Most famous anti-pattern is probably “swallowing exceptions” – just search the web for it.

As for huge logging files, in my practice this was mostly the normal case. And yes, supplemental scripts as you call them and/or tools like Chainsaw also look normal to me.

  • Above doesn’t mean though that you must always blindly put all the logs in one huge file. Sometimes it could be useful to write / copy some of the logs to separate files. Eg in my recent project QA guys asked for dedicated files for metrics and timing data and for brief reports on system operations. They said they will benefit from that and dev did it (benefit from brief reports file turned out indeed significant).

PS. Regarding anti-patterns, others that come to mind are “flooding” and senseless messages.

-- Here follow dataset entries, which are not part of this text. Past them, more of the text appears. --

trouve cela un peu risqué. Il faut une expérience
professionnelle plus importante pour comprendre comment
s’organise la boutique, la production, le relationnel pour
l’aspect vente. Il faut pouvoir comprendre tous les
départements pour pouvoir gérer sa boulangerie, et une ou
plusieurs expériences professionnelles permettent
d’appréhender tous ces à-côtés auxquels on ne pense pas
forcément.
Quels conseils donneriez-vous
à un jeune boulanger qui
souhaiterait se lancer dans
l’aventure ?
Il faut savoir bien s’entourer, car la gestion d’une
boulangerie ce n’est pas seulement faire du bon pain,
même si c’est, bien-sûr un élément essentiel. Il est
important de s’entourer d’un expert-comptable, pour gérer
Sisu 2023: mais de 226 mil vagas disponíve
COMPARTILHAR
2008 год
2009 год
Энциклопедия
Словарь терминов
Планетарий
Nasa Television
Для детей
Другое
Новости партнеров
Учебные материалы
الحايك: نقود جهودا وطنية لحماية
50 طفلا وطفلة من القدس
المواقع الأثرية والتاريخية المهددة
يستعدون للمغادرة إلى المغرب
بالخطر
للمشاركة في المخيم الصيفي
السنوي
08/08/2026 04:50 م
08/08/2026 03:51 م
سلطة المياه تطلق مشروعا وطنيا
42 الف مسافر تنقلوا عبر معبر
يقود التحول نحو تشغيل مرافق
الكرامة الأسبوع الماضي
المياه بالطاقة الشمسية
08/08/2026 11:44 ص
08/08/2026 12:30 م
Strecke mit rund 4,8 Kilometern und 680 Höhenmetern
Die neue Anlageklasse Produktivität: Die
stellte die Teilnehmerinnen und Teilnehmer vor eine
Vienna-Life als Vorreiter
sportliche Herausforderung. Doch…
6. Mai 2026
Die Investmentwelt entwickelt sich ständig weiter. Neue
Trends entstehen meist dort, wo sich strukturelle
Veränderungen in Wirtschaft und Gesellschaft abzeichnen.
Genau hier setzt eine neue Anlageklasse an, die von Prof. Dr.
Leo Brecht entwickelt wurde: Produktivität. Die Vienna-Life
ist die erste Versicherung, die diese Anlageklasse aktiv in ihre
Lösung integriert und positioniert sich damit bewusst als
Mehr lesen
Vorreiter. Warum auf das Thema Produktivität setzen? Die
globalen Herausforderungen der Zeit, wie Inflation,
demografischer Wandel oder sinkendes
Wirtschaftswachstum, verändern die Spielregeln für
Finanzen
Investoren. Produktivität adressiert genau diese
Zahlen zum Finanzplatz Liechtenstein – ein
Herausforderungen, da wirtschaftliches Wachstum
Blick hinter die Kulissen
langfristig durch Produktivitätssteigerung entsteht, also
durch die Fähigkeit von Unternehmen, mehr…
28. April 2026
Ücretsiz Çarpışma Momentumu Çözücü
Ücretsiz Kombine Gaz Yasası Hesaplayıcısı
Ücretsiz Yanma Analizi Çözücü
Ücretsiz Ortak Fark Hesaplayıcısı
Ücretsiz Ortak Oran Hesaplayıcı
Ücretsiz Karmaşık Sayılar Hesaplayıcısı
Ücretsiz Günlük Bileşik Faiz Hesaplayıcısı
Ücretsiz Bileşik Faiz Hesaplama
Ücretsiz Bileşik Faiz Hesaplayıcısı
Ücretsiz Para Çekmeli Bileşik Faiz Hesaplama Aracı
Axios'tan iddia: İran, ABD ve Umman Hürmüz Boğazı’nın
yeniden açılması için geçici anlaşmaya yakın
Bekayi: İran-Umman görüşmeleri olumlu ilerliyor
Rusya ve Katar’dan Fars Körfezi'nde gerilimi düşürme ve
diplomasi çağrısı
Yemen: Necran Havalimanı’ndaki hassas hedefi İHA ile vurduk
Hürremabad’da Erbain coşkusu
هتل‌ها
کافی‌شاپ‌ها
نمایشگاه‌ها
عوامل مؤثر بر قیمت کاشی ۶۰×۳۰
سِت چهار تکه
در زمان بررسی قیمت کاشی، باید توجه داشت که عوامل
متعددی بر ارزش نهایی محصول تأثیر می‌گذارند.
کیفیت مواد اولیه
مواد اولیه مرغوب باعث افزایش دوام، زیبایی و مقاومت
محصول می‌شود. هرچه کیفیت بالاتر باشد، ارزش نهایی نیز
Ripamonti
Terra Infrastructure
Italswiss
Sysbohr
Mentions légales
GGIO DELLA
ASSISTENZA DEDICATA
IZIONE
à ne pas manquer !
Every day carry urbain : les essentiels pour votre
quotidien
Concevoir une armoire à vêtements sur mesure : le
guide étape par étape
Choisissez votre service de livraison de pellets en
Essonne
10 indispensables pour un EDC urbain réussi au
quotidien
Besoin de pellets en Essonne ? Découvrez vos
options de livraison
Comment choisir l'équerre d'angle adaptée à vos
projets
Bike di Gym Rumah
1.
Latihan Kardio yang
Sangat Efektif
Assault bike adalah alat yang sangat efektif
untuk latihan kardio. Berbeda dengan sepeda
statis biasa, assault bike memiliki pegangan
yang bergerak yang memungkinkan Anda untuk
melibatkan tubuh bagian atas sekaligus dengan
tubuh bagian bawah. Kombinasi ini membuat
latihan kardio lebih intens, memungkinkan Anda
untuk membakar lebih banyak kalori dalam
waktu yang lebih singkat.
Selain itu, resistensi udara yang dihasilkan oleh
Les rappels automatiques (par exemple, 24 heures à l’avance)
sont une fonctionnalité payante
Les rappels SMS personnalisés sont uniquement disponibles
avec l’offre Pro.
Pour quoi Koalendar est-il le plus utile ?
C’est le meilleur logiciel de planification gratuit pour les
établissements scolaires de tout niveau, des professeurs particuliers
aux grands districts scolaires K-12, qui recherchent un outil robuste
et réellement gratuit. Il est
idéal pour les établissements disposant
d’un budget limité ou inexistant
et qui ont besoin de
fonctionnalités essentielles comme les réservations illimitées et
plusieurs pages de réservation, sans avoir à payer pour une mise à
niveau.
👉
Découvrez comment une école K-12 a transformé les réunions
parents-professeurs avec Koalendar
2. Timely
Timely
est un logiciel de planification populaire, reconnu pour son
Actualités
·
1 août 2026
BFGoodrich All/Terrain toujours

  • I call it flooding when I see multiple similar messages coming from a loop with many iterations. To me, flooding is annoying enough to try to get rid of it when I detect it in source code. Usually improving it requires some art – because, well, things that happen within the loop may be interesting. When I don’t have time to improve it deeper, I try to at least change logging level of such messages to lowest one to make it easier to filter out.

  • Senseless messages seem to be pretty popular garbage. These look harmless when read in source code – I guess one has to go through the pain of analyzing debug output looking like…

    step #1
    step #2
    step #3
    

    …to deeply appreciate their inherent ugliness. My favorite heuristics to detect this kind of problems at source code level (proposed by colleague in one of my past projects) is to calculate number of space symbol occurrences in string literals used in logging. In my experience, zero spaces basically guarantees the logging statement is senseless, one space is also a good indicator of the potential issue.

9

Log the exception only once!

One of the common pain points that I have noticed is logging and rethrowing an exception.
As a result, the log files contains the same exceptions several times on several stack levels.

Here’s an anti-pattern: Making two dozen “genericvariable” fields in a database table to track anything conceivable and then having 88 (and counting) different enum values for different types of logs.

2

My experience with logs is the bigger the better, but be consistent enough to make it filterable by machine, and be able to configure a severity level for every component of your application individually.

Also, it’s very difficult to predict what logging you will need to find a future bug. Most of the obvious places to log for bugs are fixed before the product goes out the door. It’s not uncommon for the result of a bug report to be that you just added logging to help diagnose it if it happens again.

Couple of notes from the operations side of the house here:

1) Make sure the logs are locally configurable, preferably with a tool no heavier than a text editor. Most of the time we don’t want to get TRACE level logging, but we love to be able to turn it on.

2) If at all possible, make sure the logs can be read with a tool no heavier than a text editor. Nothing is worse than having to go on a tool hunt at an odd hour when the production system is failing.

From my own experience working with web-applications:

(& considering storage is very cheap now-days)

  • Log as much available (at that very moment) info as you can.
  • I always include DateTime.Now in my log-strings.
  • I always (if it’s possible) log time-duration of some specific “action”.
  • Be consistent with your log-strings. Since always I use this kind of pattern:

    • “[Info X] [Info Y] [Info Z] [etc.]”

Apart from the stacktrace, log the current application state and the input.

Software is deterministic, these two are usually the only thing you need to reproduce the bug. Storing the full state might in some cases be troublesome so ways to reproduce the current state, by for example previous inputs, are also good.

Of course more data is always better but at minimum these two are a good start for the easiest crashes.